In perhaps the best example I can think of to support this point, Emmalynne, all you have to do is look at how sales teams work. The guy or gal with the best sales record gets promoted.
After decades of sales training, I have yet to see the person who is a superb individual contributor overnight become a great manager. If anything it’s how a good team implodes, it downgrades the quality of your top performer. By contrast, some of the better managers are likely less capable salespeople.
This is true for architects, engineers, etc. We have a system — including in the military and in unions-which unnecessarily benefits what we call time in grade, time in service.
I’m reminded of the number of times I heard someone say that he’s been doing X for thirty years. Yes. The wrong way. Just because you have thirty years of doing X doesn’t mean squat. That’s a classic case of quantity vs. quality.

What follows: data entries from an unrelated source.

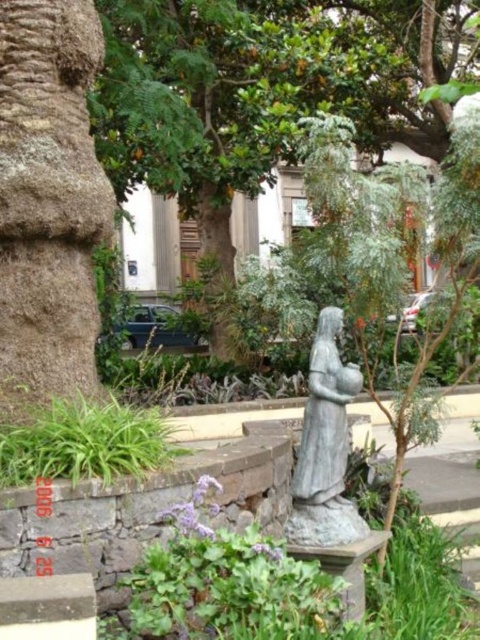
Question: Is green grass at lower left in front of gray stone statue at center?

Choices:
 (A) yes
 (B) no

Answer: (A)

Question: Is green grass at lower left further to the viewer compared to gray stone statue at center?

Choices:
 (A) no
 (B) yes

Answer: (A)

Question: From the image, what is the correct spatial relationship of green grass at lower left in relation to gray stone statue at center?

Choices:
 (A) above
 (B) below

Answer: (B)

Question: Which point is closer to the camera taking this photo?

Choices:
 (A) (326, 490)
 (B) (61, 465)

Answer: (B)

Good leadership skills are a whole other animal. Someone who is himself or herself a damned good salesperson can’t always translate into damned good coaching skills. Being ego-driven, that usually means that if their people struggle, they swoop in to save the day, which preserves the team’s record and the manager’s ego, but nobody grows.
Yet, we promote top performers over and again without asking the fundamental question as to whether the candidate possesses the requisite skills to the next-level job. So many careers and teams are ruined in such ways.
On the other hand, older workers who feel entitled strictly on the basis of time on the job can be deeply resentful of younger folks who have the leadership skills but not the hard knowledge.
In both cases, there has to be give and take. As someone who was a second lieutenant (after being enlisted) I fully understood the critical importance of listening and attending to my senior NCOs, who knew what they hell they were doing. That bought me respect, and it also got me trained.
Age doesn’t in and of itself convey knowledge or experience, nor wisdom nor patience. It’s just age. How we perform, how we treat people, how we demonstrate good sense, good will, courage and a host of other qualities are better determinants of leadership.
For a genuinely fun example of how that works, I would ask folks to watch Master and Commander, an Oscar winning film featuring Russell Crowe. A very young man, a child by any other measure, loses an arm in a conflict early on. He’s a lieutenant, but he leads like a man five times his age. In fact, the kid who played this role embodied those very characteristics. I am fascinated by the human dynamics of those who think that they are owed leadership or managerial positions simply because they’ve warmed a seat for so many years, That doesn’t make you a leader.
I’ve met plenty of much younger men and women who garnered my respect right away. Those folks can be taught a variety of hard skills, but the ability to lead is ephemeral as hell. Most of us can sense it when we’re around it. While in some cases in can be taught, in many, it can’t. In fact, if anything, those folks who feel entitled to leadership are all too often the very ones who shouldn’t be in those positions.